==== DATASET EXTRACT

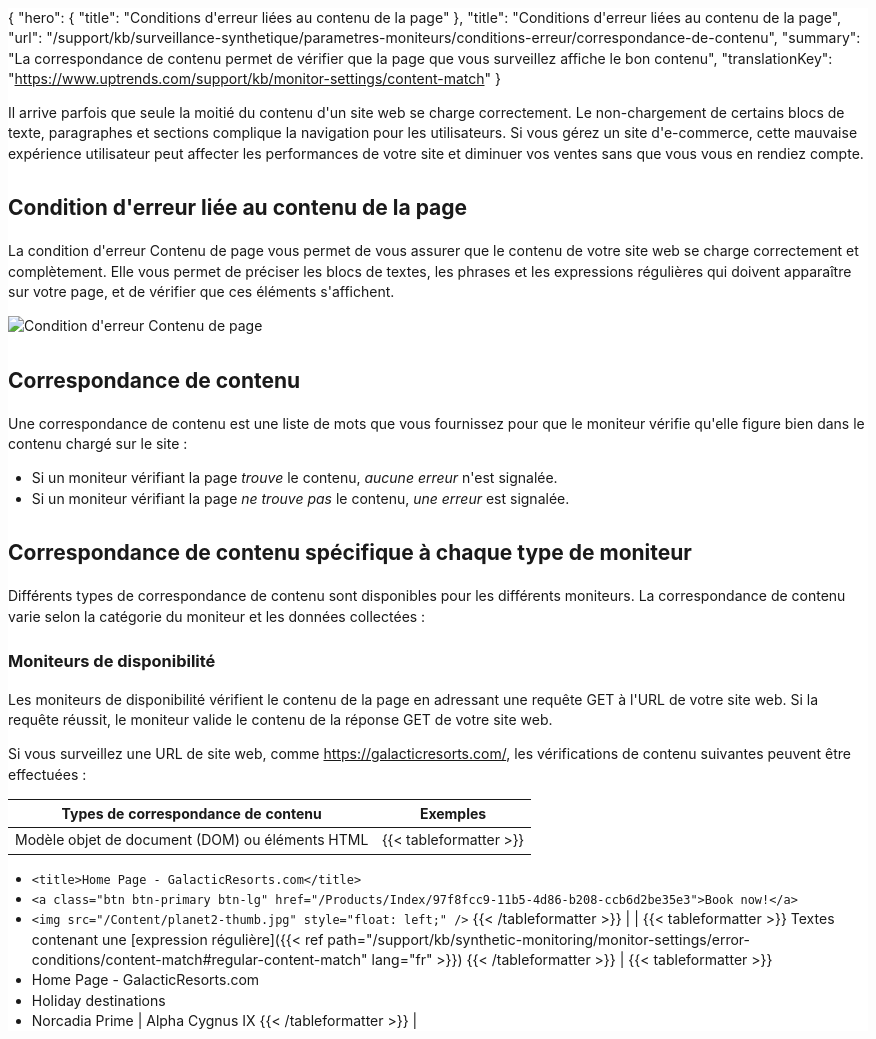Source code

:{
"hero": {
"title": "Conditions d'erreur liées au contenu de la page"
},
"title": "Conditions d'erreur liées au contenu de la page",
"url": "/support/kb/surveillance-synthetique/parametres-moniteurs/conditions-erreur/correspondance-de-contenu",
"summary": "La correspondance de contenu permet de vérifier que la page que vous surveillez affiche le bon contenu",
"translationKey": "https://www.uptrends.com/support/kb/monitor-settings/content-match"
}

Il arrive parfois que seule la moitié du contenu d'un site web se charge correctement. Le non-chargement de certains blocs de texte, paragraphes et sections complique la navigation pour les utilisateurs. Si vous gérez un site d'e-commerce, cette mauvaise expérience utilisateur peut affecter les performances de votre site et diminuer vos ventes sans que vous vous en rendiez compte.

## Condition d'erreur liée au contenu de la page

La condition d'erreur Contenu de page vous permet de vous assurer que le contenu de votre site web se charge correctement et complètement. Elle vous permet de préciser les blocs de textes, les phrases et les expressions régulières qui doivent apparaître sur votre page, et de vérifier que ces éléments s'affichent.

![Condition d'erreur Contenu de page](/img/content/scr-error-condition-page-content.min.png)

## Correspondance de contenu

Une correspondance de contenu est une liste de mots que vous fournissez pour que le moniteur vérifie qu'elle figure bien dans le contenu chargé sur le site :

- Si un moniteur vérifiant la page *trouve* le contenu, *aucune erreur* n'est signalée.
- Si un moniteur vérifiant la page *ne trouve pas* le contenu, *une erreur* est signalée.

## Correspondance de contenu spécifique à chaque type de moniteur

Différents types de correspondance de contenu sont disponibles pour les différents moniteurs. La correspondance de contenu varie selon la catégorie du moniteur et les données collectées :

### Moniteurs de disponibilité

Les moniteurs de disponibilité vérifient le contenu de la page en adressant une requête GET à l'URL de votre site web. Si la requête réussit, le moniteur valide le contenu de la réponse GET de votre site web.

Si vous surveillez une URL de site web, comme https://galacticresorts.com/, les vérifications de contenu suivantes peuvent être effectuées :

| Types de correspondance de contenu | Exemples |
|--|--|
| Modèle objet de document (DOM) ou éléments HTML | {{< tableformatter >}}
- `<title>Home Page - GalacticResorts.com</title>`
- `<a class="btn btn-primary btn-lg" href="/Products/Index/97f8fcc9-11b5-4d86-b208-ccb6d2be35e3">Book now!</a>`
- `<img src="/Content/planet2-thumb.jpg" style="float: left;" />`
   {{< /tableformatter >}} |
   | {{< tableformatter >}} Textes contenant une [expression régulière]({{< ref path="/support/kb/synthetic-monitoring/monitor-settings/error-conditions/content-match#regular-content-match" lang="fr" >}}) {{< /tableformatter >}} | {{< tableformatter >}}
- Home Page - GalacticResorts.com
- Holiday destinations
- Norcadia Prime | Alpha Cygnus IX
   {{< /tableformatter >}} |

========

PROBLEM STATEMENT → Beginning at the line containing "- Home Page - GalacticResorts.com", repeat each line exactly through the last line of the entries, and include no other lines.

ANSWER BOX →
- Home Page - GalacticResorts.com
- Holiday destinations
- Norcadia Prime | Alpha Cygnus IX
   {{< /tableformatter >}} |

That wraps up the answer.